Chief Joe Browne of the Royal Newfoundland Constabulary met with Diane Spurrell and her son Dane at their home and apologized for actions he called “incorrect.”
“We deeply regret that Dane was exposed to this and I regret as well that his mom had to endure the discomfort caused by not knowing where her son was for quite some period of time,” Browne told a news conference hours after he spoke with the Spurrell family.
“I wish I could turn back time, but we can’t, so the best thing we can do now is to apologize sincerely and figure out where we go from here to make things better.”
Just after midnight Sunday, a police officer noticed a car swerve around Dane while he was walking along a street in Mount Pearl, a suburb west of St. John’s. The 18-year-old was on his way home after going to a nearby video game store.
The officer asked Dane if he was OK and told him he should not be walking on the road, but the teenager said that was impossible because there was no sidewalk in the area.
During her conversation with him, the officer suspected he may have been under the influence of alcohol or drugs. She and another officer handcuffed him after “a very minor altercation,” believing it would be in the best interests of his safety, Browne said.
He was taken to a jail in downtown St.

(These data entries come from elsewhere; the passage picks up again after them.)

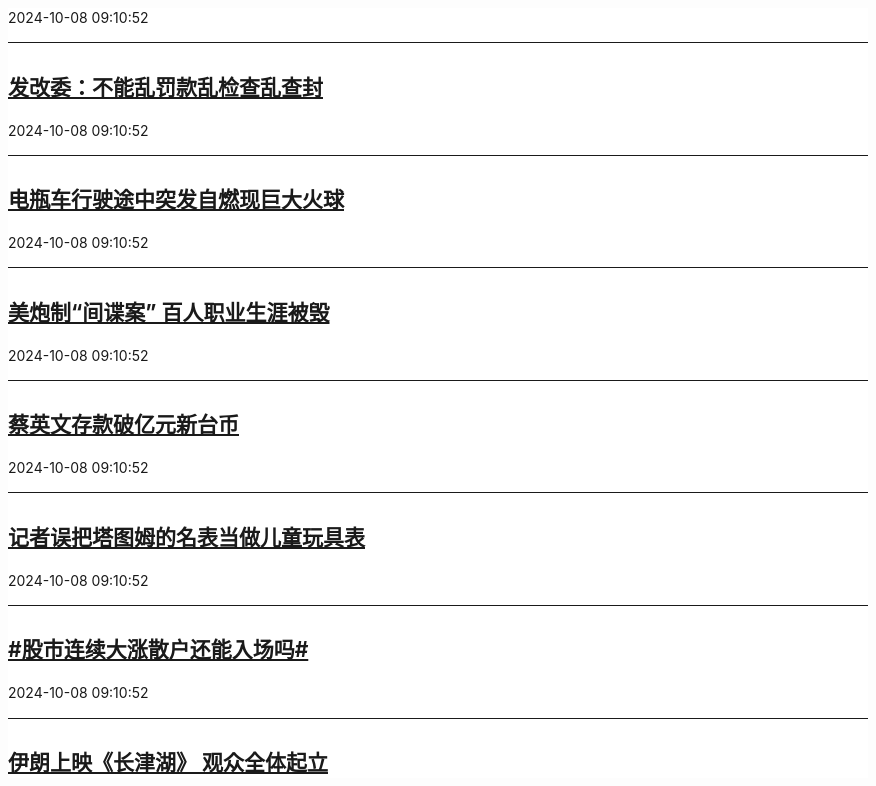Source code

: 2024-10-08 09:10:52

---
## [发改委：不能乱罚款乱检查乱查封](https://www.baidu.com/s?wd=%E5%8F%91%E6%94%B9%E5%A7%94%EF%BC%9A%E4%B8%8D%E8%83%BD%E4%B9%B1%E7%BD%9A%E6%AC%BE%E4%B9%B1%E6%A3%80%E6%9F%A5%E4%B9%B1%E6%9F%A5%E5%B0%81)

2024-10-08 09:10:52

---
## [电瓶车行驶途中突发自燃现巨大火球](https://www.baidu.com/s?wd=%E7%94%B5%E7%93%B6%E8%BD%A6%E8%A1%8C%E9%A9%B6%E9%80%94%E4%B8%AD%E7%AA%81%E5%8F%91%E8%87%AA%E7%87%83%E7%8E%B0%E5%B7%A8%E5%A4%A7%E7%81%AB%E7%90%83)

2024-10-08 09:10:52

---
## [美炮制“间谍案” 百人职业生涯被毁](https://www.baidu.com/s?wd=%E7%BE%8E%E7%82%AE%E5%88%B6%E2%80%9C%E9%97%B4%E8%B0%8D%E6%A1%88%E2%80%9D+%E7%99%BE%E4%BA%BA%E8%81%8C%E4%B8%9A%E7%94%9F%E6%B6%AF%E8%A2%AB%E6%AF%81)

2024-10-08 09:10:52

---
## [蔡英文存款破亿元新台币](https://www.baidu.com/s?wd=%E8%94%A1%E8%8B%B1%E6%96%87%E5%AD%98%E6%AC%BE%E7%A0%B4%E4%BA%BF%E5%85%83%E6%96%B0%E5%8F%B0%E5%B8%81)

2024-10-08 09:10:52

---
## [记者误把塔图姆的名表当做儿童玩具表](https://www.baidu.com/s?wd=%E8%AE%B0%E8%80%85%E8%AF%AF%E6%8A%8A%E5%A1%94%E5%9B%BE%E5%A7%86%E7%9A%84%E5%90%8D%E8%A1%A8%E5%BD%93%E5%81%9A%E5%84%BF%E7%AB%A5%E7%8E%A9%E5%85%B7%E8%A1%A8)

2024-10-08 09:10:52

---
## [#股市连续大涨散户还能入场吗#](https://www.baidu.com/s?wd=%23%E8%82%A1%E5%B8%82%E8%BF%9E%E7%BB%AD%E5%A4%A7%E6%B6%A8%E6%95%A3%E6%88%B7%E8%BF%98%E8%83%BD%E5%85%A5%E5%9C%BA%E5%90%97%23)

2024-10-08 09:10:52

---
## [伊朗上映《长津湖》 观众全体起立](https://www.baidu.com/s?wd=%E4%BC%8A%E6%9C%97%E4%B8%8A%E6%98%A0%E3%80%8A%E9%95%BF%E6%B4%A5%E6%B9%96%E3%80%8B+%E8%A7%82%E4%BC%97%E5%85%A8%E4%BD%93%E8%B5%B7%E7%AB%8B)
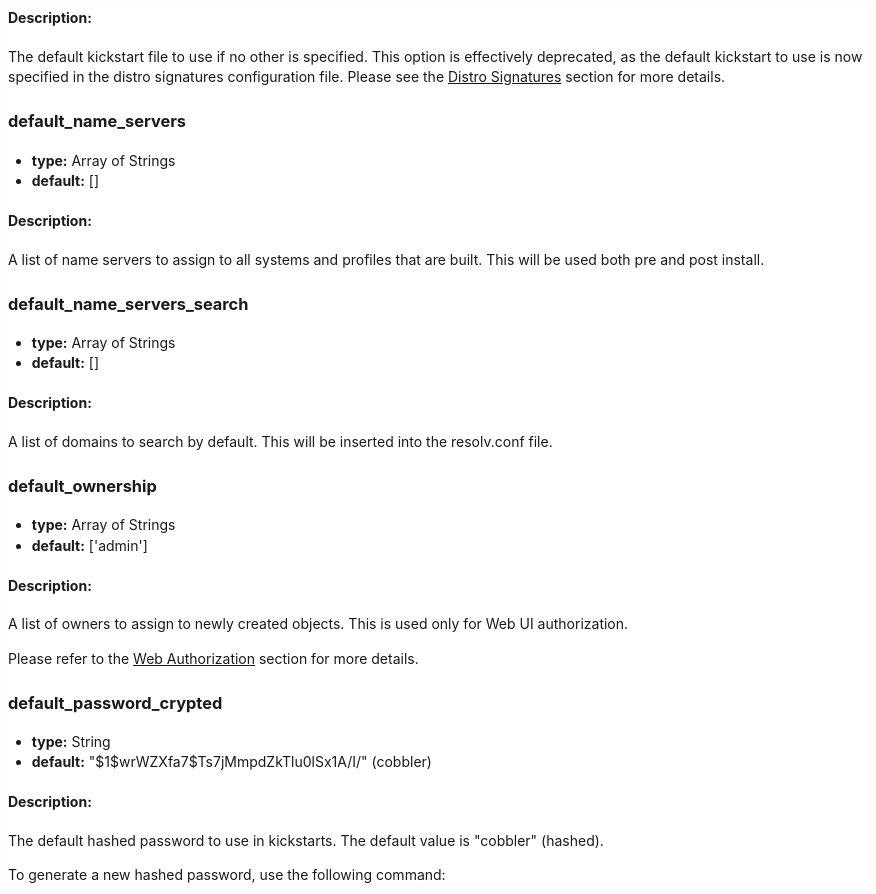 
<h4>Description:</h4>

<p>The default kickstart file to use if no other is specified. This option is effectively deprecated, as the default kickstart to use is now specified in the distro signatures configuration file. Please see the <a href="/manuals/2.6.0/3/2/3_-_Distro_Signatures.html">Distro Signatures</a> section for more details.</p>

<h3>default_name_servers</h3>

<ul>
<li><strong>type:</strong> Array of Strings</li>
<li><strong>default:</strong> []</li>
</ul>


<h4>Description:</h4>

<p>A list of name servers to assign to all systems and profiles that are built. This will be used both pre and post install.</p>

<h3>default_name_servers_search</h3>

<ul>
<li><strong>type:</strong> Array of Strings</li>
<li><strong>default:</strong> []</li>
</ul>


<h4>Description:</h4>

<p>A list of domains to search by default. This will be inserted into the resolv.conf file.</p>

<h3>default_ownership</h3>

<ul>
<li><strong>type:</strong> Array of Strings</li>
<li><strong>default:</strong> ['admin']</li>
</ul>


<h4>Description:</h4>

<p>A list of owners to assign to newly created objects. This is used only for Web UI authorization.</p>

<p>Please refer to the <a href="/manuals/2.6.0/5/3_-_Web_Authorization.html">Web Authorization</a> section for more details.</p>

<h3>default_password_crypted</h3>

<ul>
<li><strong>type:</strong> String</li>
<li><strong>default:</strong> "$1$wrWZXfa7$Ts7jMmpdZkTlu0lSx1A/I/" (cobbler)</li>
</ul>


<h4>Description:</h4>

<p>The default hashed password to use in kickstarts. The default value is "cobbler" (hashed).</p>

<p>To generate a new hashed password, use the following command:</p>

John’s. His mother was not aware of his whereabouts until she called 911 to report him missing five hours after his arrest.
The police did not allow Dane an opportunity to call his mother. He was returned home after they realized the mistake eight hours after he was stopped.
By law, the police are only required to allow a phone call to a lawyer, though they can exercise some flexibility in such situations, Browne said.
“It would’ve been absolutely no issue to provide access to a telephone or at least place a call on Dane’s behalf (to his mother),” Browne said.
“I sincerely wish that had occurred. In fact, if it had … I think it would’ve been resolved immediately.”
Diane Spurrell welcomed Browne’s apology and said she was confident he would handle the matter appropriately.
“They were deeply sorry for what happened and I believe that they’re sincere,” she said.
The Royal Newfoundland Constabulary will begin training next month to increase awareness for its officers of autism, Browne said.
“If any good can come of this, we can look towards Dane as really influencing police training in this province,” he said.
“It’s a mild comfort, but at least he’ll have an impact beyond this event.”
Dane will likely harbour a lifelong mistrust of the police because of the wrongful arrest, his mother said.
“I don’t think he’s ever going to trust law enforcement ever again,” she said. “But that being said, the benefit to all this is that I hope at least that law enforcement agencies will be better informed.”
The police have launched an internal and criminal investigation into the conduct of the officers.
Browne also expressed disappointment with one of the officers involved in the arrest who defended his actions in an online response to a news story about the incident.
“I challenge all you armchair quarterbacks to spend a week in my job,” the officer wrote.
“I have 15 years on patrol, and can spot a person who needs help. This person was a danger to himself and needed intervention.”
Browne confirmed the comments were those of one of the officers under investigation.
“He had spent, in my view, too much time reading the blog postings, and some of them were just vile and offensive, others were instructive and added to the debate,” Browne said.
“He felt obliged or compelled, I guess is the word, to respond and he told me that the minute he hit send, he wanted to try to figure out how to pull it back. But it was just a raw, emotional thing.”
Police were seeking to speak with two women who they believe may have witnessed the arrest while they were parked in a small green car nearby.